Par le CPI
Gaza- CPI
Les violations sionistes de l’accord de cessez-le-feu fragile à Gaza se poursuivent depuis son entrée en vigueur le 11 octobre 2025, tandis que l’Occupation « nazie sioniste » a annoncé la fermeture de tous les points de passage avec l’enclave assiégée et brutalement dévastée, y compris le point de passage de Rafah.
Les véhicules et l’aviation de guerre de l’Occupation « fasciste sioniste » ont ciblé plusieurs zones de la bande de Gaza ce samedi, dans un contexte humanitaire catastrophique pour les habitants, aggravé par le mois de Ramadan. Les véhicules militaires de l’Occupation ont ouvert un feu nourri vers les quartiers nord-est du camp d’Al-Bureij, au centre de la bande. Les zones du nord-ouest ont également été le théâtre de bombardements d’artillerie et de tirs intensifs. À Khan Younès, l’artillerie sioniste a pilonné les quartiers est de la ville, au sud de la bande de Gaza.
Conformément aux conditions et étapes du cessez-le-feu conclu sur la base du plan proposé par le président américain Donald Trump, les forces armées de l’entité usurpatrice « nazie sioniste » se sont retirées derrière ce qui est appelé la « ligne jaune », mais elles contrôlent toujours plus de la moitié du territoire de la bande.
Depuis l’entrée en vigueur de l’accord, les violations quotidiennes menées par l’armée de l’entité usurpatrice « nazie sioniste » (bombardements et tirs) ont fait environ 618 morts et 1 663 blessés. Au total, la guerre a laissé derrière elle plus de 72 000 martyrs et plus de 171 000 blessés, majoritairement des femmes et des enfants, ainsi que la destruction de 90 % des infrastructures civiles.
Crise humanitaire et fermeture des passages
Sur le plan humanitaire, les autorités de l’Occupation « fasciste sioniste » ont annoncé la fermeture de tous les points de passage avec la bande de Gaza, y compris celui de Rafah. Cette décision intervient au lendemain d’un arrêt de la Cour suprême sioniste gelant l’interdiction imposée par le gouvernement à 37 organisations humanitaires étrangères opérant à Gaza et en Cisjordanie occupée, en attendant une décision finale.

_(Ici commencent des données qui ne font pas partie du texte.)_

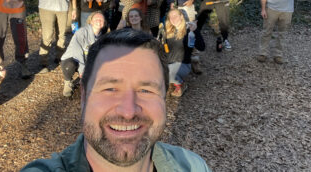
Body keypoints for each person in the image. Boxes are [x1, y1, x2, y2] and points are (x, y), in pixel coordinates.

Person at [21, 28, 211, 171]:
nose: (128, 112)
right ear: (84, 97)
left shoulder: (193, 166)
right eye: (110, 89)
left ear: (164, 99)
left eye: (146, 90)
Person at [60, 11, 106, 97]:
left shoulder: (102, 38)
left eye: (101, 20)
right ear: (91, 21)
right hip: (74, 59)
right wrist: (82, 70)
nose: (99, 21)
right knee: (69, 64)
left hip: (87, 62)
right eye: (96, 19)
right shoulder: (82, 32)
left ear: (104, 23)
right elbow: (77, 51)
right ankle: (68, 82)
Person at [164, 9, 205, 97]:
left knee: (166, 72)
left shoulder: (189, 31)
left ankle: (181, 84)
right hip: (168, 62)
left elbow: (202, 47)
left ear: (181, 16)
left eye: (175, 16)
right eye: (171, 17)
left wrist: (195, 31)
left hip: (182, 64)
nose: (173, 18)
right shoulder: (168, 31)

Cet arrêt fait suite à un recours déposé par des organisations humanitaires, dont « Médecins Sans Frontières » et « Oxfam », pour réclamer l’annulation de l’interdiction après que le gouvernement d’extrême droite sioniste a retiré leurs permis de travail. Le 30 décembre 2025, ces 37 organisations internationales avaient été informées que leur enregistrement auprès des autorités d’occupation avait expiré et qu’elles disposaient d’un délai de 60 jours pour le renouveler en fournissant la liste de leurs employés palestiniens.
Les organisations internationales, dont l’UNRWA, ont averti à plusieurs reprises de la détérioration continue de la situation humanitaire à Gaza face aux restrictions imposées sur l’aide, affirmant que les besoins dépassent largement ce qui est actuellement autorisé.
Ces développements surviennent au milieu d’une catastrophe humanitaire généralisée dans la bande de Gaza, qui compte plus de 2 000 000 d’habitants. L’ONU a déclaré la famine dans certaines zones et estime que plus de 75 % des bâtiments ont été détruits, la majorité de la population ayant été déplacée au moins une fois pendant la guerre.